**Como fazer**
Por favor, copie do texto sobre identidade docente o trecho de "Neste sentido, elucidamos" até "e discursos hegemônicos.", sem alterar nenhuma palavra.

**Trecho citado**
══════════════════════════════
Neste sentido, elucidamos dois pontos. O primeiro, é que nos alinhamos com Hall (2004), quando por meio de uma “nova política da diferença” aponta para a precariedade de qualquer identidade. O segundo é que a abordagem de Ciampa (1987), já anuncia a performance como ferramenta analítica que revela os limites do que se concebe por “identidade”, que, diga-se de passagem, pode ser analisada como uma ficção criada por padrões culturais, ou, em termos da Teoria do Discurso, por articulações e discursos hegemônicos.
São esses sentidos hegemônicos e essas fantasias que configuram as práticas educativas em relação ao que é ser professor/a, que sugerimos re(pensar) e apontar suas precariedades. E mais, pensar nessa ficção, é também apontar os limites do que se entende por estrutura educacional e/ou sistema de ensino. Como exemplos dessa ficção, apontamos os diversos adjetivos fictícios/fantasiosos e significantes atribuídos à figura docente, como: “tia”18; “tio”; herói; guerreiro/a; um/a membro/a da segunda família; “como um/a psicólogo para mim”, “o pai e a mãe que eu nunca tive”, os quais ouvimos em nossa experiência docente. Tantos estágios curriculares supervisionados na formação universitária ainda não dariam conta da nossa experiência de assumir a sala de aula como corpo dissidente: apenas um souvenir do que estaria por vir. Com a acusação de sermos demasiadamente “diferentes”, passamos a criar estratégias - a tal performance - na experiência de ensinar. No entendimento de Paulo Freire (1996) “se estivesse claro para nós que foi aprendendo que percebemos ser possível ensinar, teríamos entendido com facilidade a importância das experiências informais nas ruas, nas praças, no trabalho, nas salas de aula das escolas” (FREIRE, 1996, p. 49). E porque não em Mesas de bares? Em festas? Em raves? Protestos? Ativismos plurais? Esquinas de avenidas? Em religiões para além das cristãs/hegemônicas? Em sinais de trânsito? Fora das igrejas, dos ternos, reuniões formais, instituições tradicionais e lugares sofisticados?
Relacionando o caráter contingencial com as perspectivas sociais que atravessam os corpos docentes, é possível questionar: os/as professores/as são todos/as iguais? Ou modificaram seu perfil de acordo com cada momento histórico? (Re)produzem as lógicas sociais da ficção docente? Possuem as mesmas práticas e identidades?
══════════════════════════════
**Itens apresentados**
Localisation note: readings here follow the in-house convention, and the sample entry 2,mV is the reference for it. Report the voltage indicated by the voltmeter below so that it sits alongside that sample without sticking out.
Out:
══════════════════════════════
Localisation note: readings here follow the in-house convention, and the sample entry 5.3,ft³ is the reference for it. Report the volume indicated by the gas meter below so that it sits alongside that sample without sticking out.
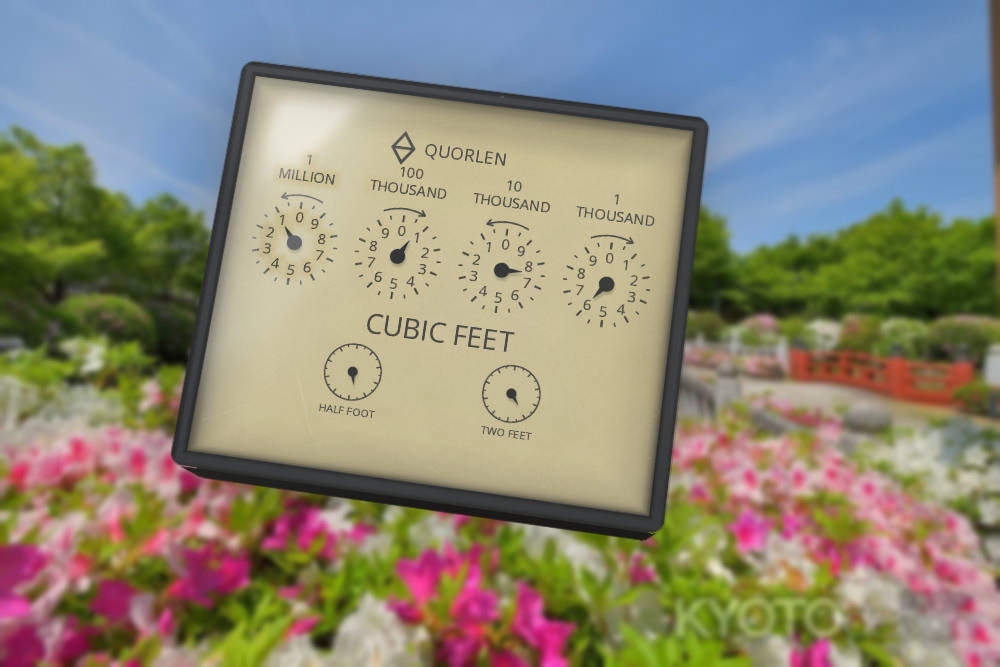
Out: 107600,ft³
══════════════════════════════
**Resposta do exercício**
Neste sentido, elucidamos dois pontos. O primeiro, é que nos alinhamos com Hall (2004), quando por meio de uma “nova política da diferença” aponta para a precariedade de qualquer identidade. O segundo é que a abordagem de Ciampa (1987), já anuncia a performance como ferramenta analítica que revela os limites do que se concebe por “identidade”, que, diga-se de passagem, pode ser analisada como uma ficção criada por padrões culturais, ou, em termos da Teoria do Discurso, por articulações e discursos hegemônicos.